I wanted to use letsencrypt keys and stunnel to encrypt sessions with a valid server key. Once setup the system needed to look like a regular https website with a valid certificate. I’ll explain why I did this in a later posting.

I’m not going to go into getting the original key from letsencrypt as there are too many ways to do it and letsencrypt’s certbot is already well documented.

These instructions are also specific to Ubuntu 16.04 but could be modified for other Linux’s. The instructions below will also conflict with any webserver listening on port 443 (https).

Setup stunnel

In all of the instructions and scripts below replace <servername> with your hostname. <servername> also needs to match you letsencrypt hostname.

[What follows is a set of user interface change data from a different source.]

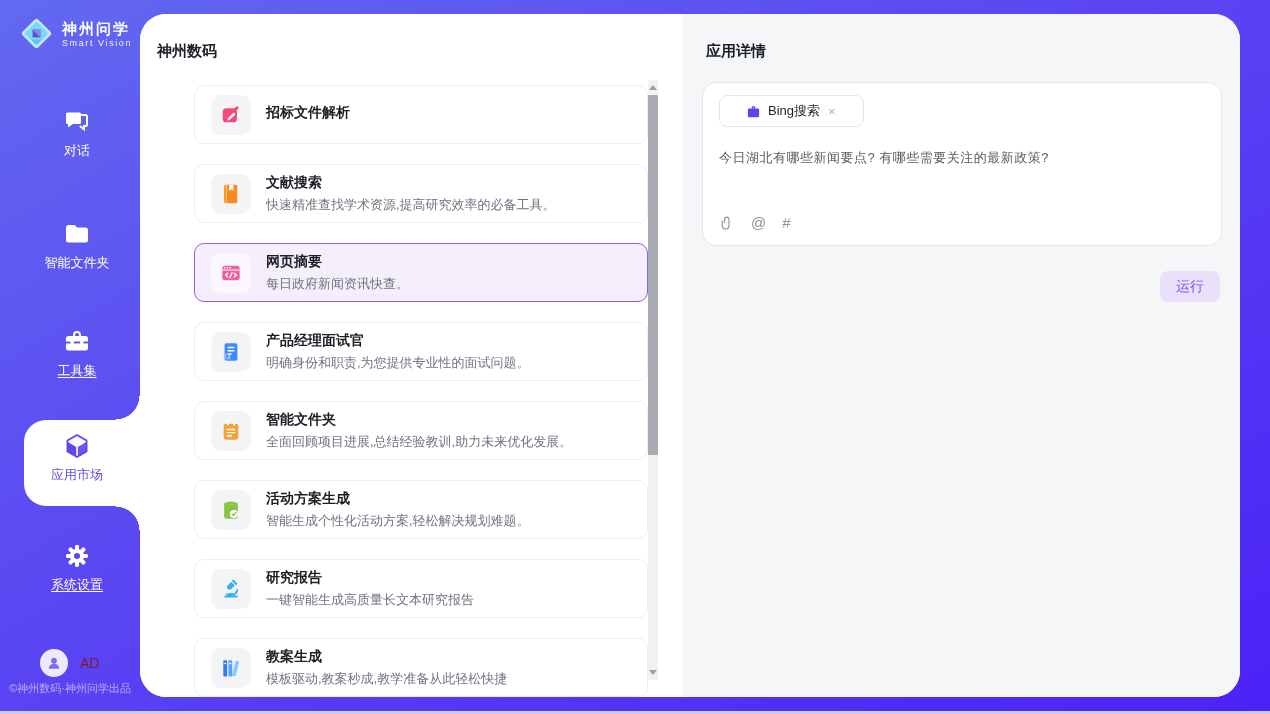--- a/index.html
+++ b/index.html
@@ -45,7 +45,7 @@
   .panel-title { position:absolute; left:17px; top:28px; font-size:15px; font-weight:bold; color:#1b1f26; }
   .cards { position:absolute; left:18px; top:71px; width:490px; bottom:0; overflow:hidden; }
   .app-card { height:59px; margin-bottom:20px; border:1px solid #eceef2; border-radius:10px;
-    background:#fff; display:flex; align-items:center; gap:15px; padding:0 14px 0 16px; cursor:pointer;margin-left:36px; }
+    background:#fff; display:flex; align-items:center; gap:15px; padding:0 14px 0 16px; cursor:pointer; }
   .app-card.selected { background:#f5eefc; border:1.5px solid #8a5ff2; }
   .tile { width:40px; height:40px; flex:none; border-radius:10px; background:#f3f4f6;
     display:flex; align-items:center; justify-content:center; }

sudo apt-get install stunnel4

Edit /etc/default/stunnel4 and change ENABLED=1

Now create a new stunnel conf file in /etc/stunnel/ with the contents below

pid = /var/run/stunnel.pid
cert = /etc/stunnel/stunnel.pem
[ssh]
accept = <servername>:443
connect = 127.0.0.1:80

If you want to connect to something other than you local webserver change the “connect = 127.0.0.1:80” line above.

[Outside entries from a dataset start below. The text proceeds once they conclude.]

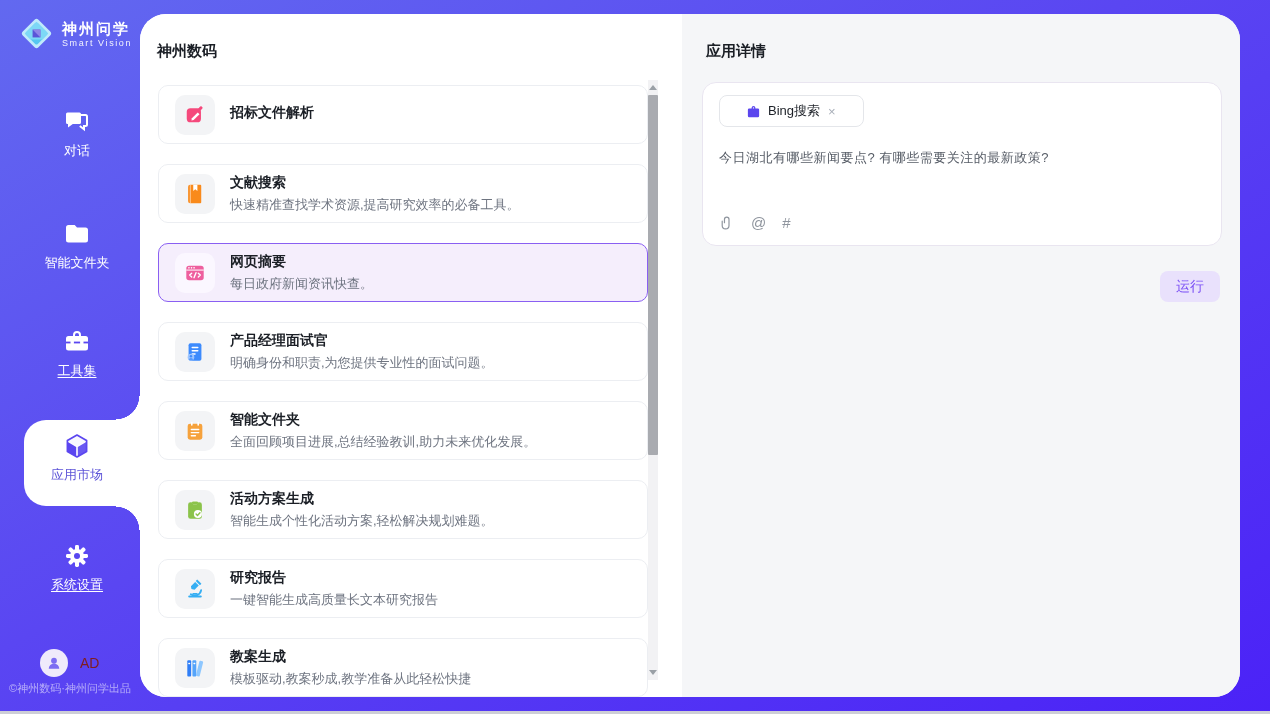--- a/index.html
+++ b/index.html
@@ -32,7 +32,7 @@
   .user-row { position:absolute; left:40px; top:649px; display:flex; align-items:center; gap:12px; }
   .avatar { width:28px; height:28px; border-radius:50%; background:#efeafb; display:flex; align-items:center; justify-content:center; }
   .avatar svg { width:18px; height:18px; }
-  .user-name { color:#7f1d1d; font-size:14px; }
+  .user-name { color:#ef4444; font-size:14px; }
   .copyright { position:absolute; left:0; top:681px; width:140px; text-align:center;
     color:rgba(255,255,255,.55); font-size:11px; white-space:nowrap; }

Now because stunnel needs the fullchain.pem and the privkey.pem in the same file we need to combine the letsencrypt files. Here’s a script ( combine_certs.sh ) that will check the md5sums of the letsencrypt file and generate a new stunnel.pem whenever the originals change.

#!/bin/bash
#
# Copyright (c) 2017 Angus Ainslie 
#

IN_PATH="/etc/letsencrypt/live"
CERT_NAME=$1
OUT_PATH=$2
PEM_NAME=$3

CHAIN_SUM=`md5sum ${IN_PATH}/${CERT_NAME}/fullchain.pem`
KEY_SUM=`md5sum ${IN_PATH}/${CERT_NAME}/privkey.pem`

echo "Chain sum ${CHAIN_SUM}"
echo "Key sum ${KEY_SUM}"

if [ ! -e ${OUT_PATH}/sums ]; then
  echo ${CHAIN_SUM} > ${OUT_PATH}/sums
  echo ${KEY_SUM} >> ${OUT_PATH}/sums
fi

md5sum --status -c ${OUT_PATH}/sums

if [ $? -eq 0 ]; then
  echo "Keys match"
else
  echo "Keys don't match. re-creating pem file"
  cat ${IN_PATH}/${CERT_NAME}/fullchain.pem ${IN_PATH}/${CERT_NAME}/privkey.pem > ${OUT_PATH}/${PEM_NAME}
  echo ${CHAIN_SUM} > ${OUT_PATH}/sums
  echo ${KEY_SUM} >> ${OUT_PATH}/sums
fi

To generate the stunnel.pem file run combine_certs.sh like this

sudo combine_certs.sh <servername> /etc/stunnel stunnel.pem

Because the letsencrypt certificates are short lived their install process adds a cron job that will renew any keys expiring in 30 days or less. So we need to rerun the combine script to keep our stunnel.pem current. Put this crontab in /etc/cron.d

# Copyright (c) 2017 Angus Ainslie <angus at akkea.ca>
#
SHELL=/bin/bash
PATH=/usr/local/sbin:/usr/local/bin:/sbin:/bin:/usr/sbin:/usr/bin

5 */12 * * * root test -x /usr/local/bin/combine_certs.sh && combine_certs.sh  /etc/stunnel stunnel.pem

Now restart stunnel

systemctl restart stunnel4

You will now have a fully functional stunnel listener that will function as an https server.